Street in Sydney, Australia

Crown Street is a 2.3 km street in the inner Sydney suburbs of Woolloomooloo, East Sydney, Darlinghurst and Surry Hills in New South Wales, Australia. The Surry Hills section is lined with restaurants and shops and includes the Crown Street Public School, the Surry Hills Library and Community Centre, and the White Horse Hotel.

Traffic volumes vary, depending on the segment of Crown Street. South of William Street in East Sydney, the average traffic movements in 2016 for north-bound vehicles was 5,690; while the movements for south-bound vehicles was 4,136.

==History==
An electric tram service formerly ran down Crown Street from Oxford Street to Cleveland Street until its closure in the late 1950s. Until the opening of the Eastern Distributor in December 1999, Crown Street was a one way street in a southerly direction south of Campbell Street.
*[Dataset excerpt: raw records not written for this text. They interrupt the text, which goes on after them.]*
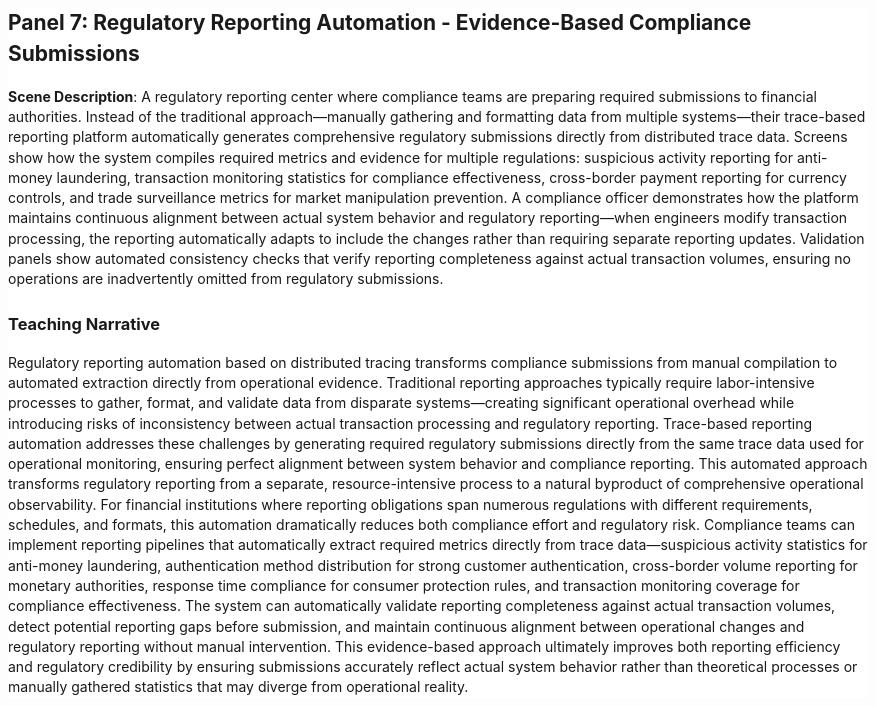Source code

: ## Panel 7: Regulatory Reporting Automation - Evidence-Based Compliance Submissions
**Scene Description**: A regulatory reporting center where compliance teams are preparing required submissions to financial authorities. Instead of the traditional approach—manually gathering and formatting data from multiple systems—their trace-based reporting platform automatically generates comprehensive regulatory submissions directly from distributed trace data. Screens show how the system compiles required metrics and evidence for multiple regulations: suspicious activity reporting for anti-money laundering, transaction monitoring statistics for compliance effectiveness, cross-border payment reporting for currency controls, and trade surveillance metrics for market manipulation prevention. A compliance officer demonstrates how the platform maintains continuous alignment between actual system behavior and regulatory reporting—when engineers modify transaction processing, the reporting automatically adapts to include the changes rather than requiring separate reporting updates. Validation panels show automated consistency checks that verify reporting completeness against actual transaction volumes, ensuring no operations are inadvertently omitted from regulatory submissions.

### Teaching Narrative
Regulatory reporting automation based on distributed tracing transforms compliance submissions from manual compilation to automated extraction directly from operational evidence. Traditional reporting approaches typically require labor-intensive processes to gather, format, and validate data from disparate systems—creating significant operational overhead while introducing risks of inconsistency between actual transaction processing and regulatory reporting. Trace-based reporting automation addresses these challenges by generating required regulatory submissions directly from the same trace data used for operational monitoring, ensuring perfect alignment between system behavior and compliance reporting. This automated approach transforms regulatory reporting from a separate, resource-intensive process to a natural byproduct of comprehensive operational observability. For financial institutions where reporting obligations span numerous regulations with different requirements, schedules, and formats, this automation dramatically reduces both compliance effort and regulatory risk. Compliance teams can implement reporting pipelines that automatically extract required metrics directly from trace data—suspicious activity statistics for anti-money laundering, authentication method distribution for strong customer authentication, cross-border volume reporting for monetary authorities, response time compliance for consumer protection rules, and transaction monitoring coverage for compliance effectiveness. The system can automatically validate reporting completeness against actual transaction volumes, detect potential reporting gaps before submission, and maintain continuous alignment between operational changes and regulatory reporting without manual intervention. This evidence-based approach ultimately improves both reporting efficiency and regulatory credibility by ensuring submissions accurately reflect actual system behavior rather than theoretical processes or manually gathered statistics that may diverge from operational reality.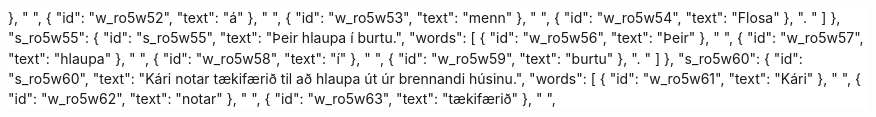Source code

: },
" ",
{
"id": "w_ro5w52",
"text": "á"
},
" ",
{
"id": "w_ro5w53",
"text": "menn"
},
" ",
{
"id": "w_ro5w54",
"text": "Flosa"
},
". "
]
},
"s_ro5w55": {
"id": "s_ro5w55",
"text": "Þeir hlaupa í burtu.",
"words": [
{
"id": "w_ro5w56",
"text": "Þeir"
},
" ",
{
"id": "w_ro5w57",
"text": "hlaupa"
},
" ",
{
"id": "w_ro5w58",
"text": "í"
},
" ",
{
"id": "w_ro5w59",
"text": "burtu"
},
". "
]
},
"s_ro5w60": {
"id": "s_ro5w60",
"text": "Kári notar tækifærið til að hlaupa út úr brennandi húsinu.",
"words": [
{
"id": "w_ro5w61",
"text": "Kári"
},
" ",
{
"id": "w_ro5w62",
"text": "notar"
},
" ",
{
"id": "w_ro5w63",
"text": "tækifærið"
},
" ",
The now-closed Crown Street Women's Hospital was once the largest maternity hospital in Sydney. It opened in 1893, and was closed in 1983. The site has now been redeveloped as housing and mixed commercial use.

The Crown Street pumping station was established in 1859 to get water from the Botany Water Reserves, replacing Busby's Bore. It also pumped water up to the Paddington Reservoir, then the Centennial Park Reservoir before also supplying Waverley.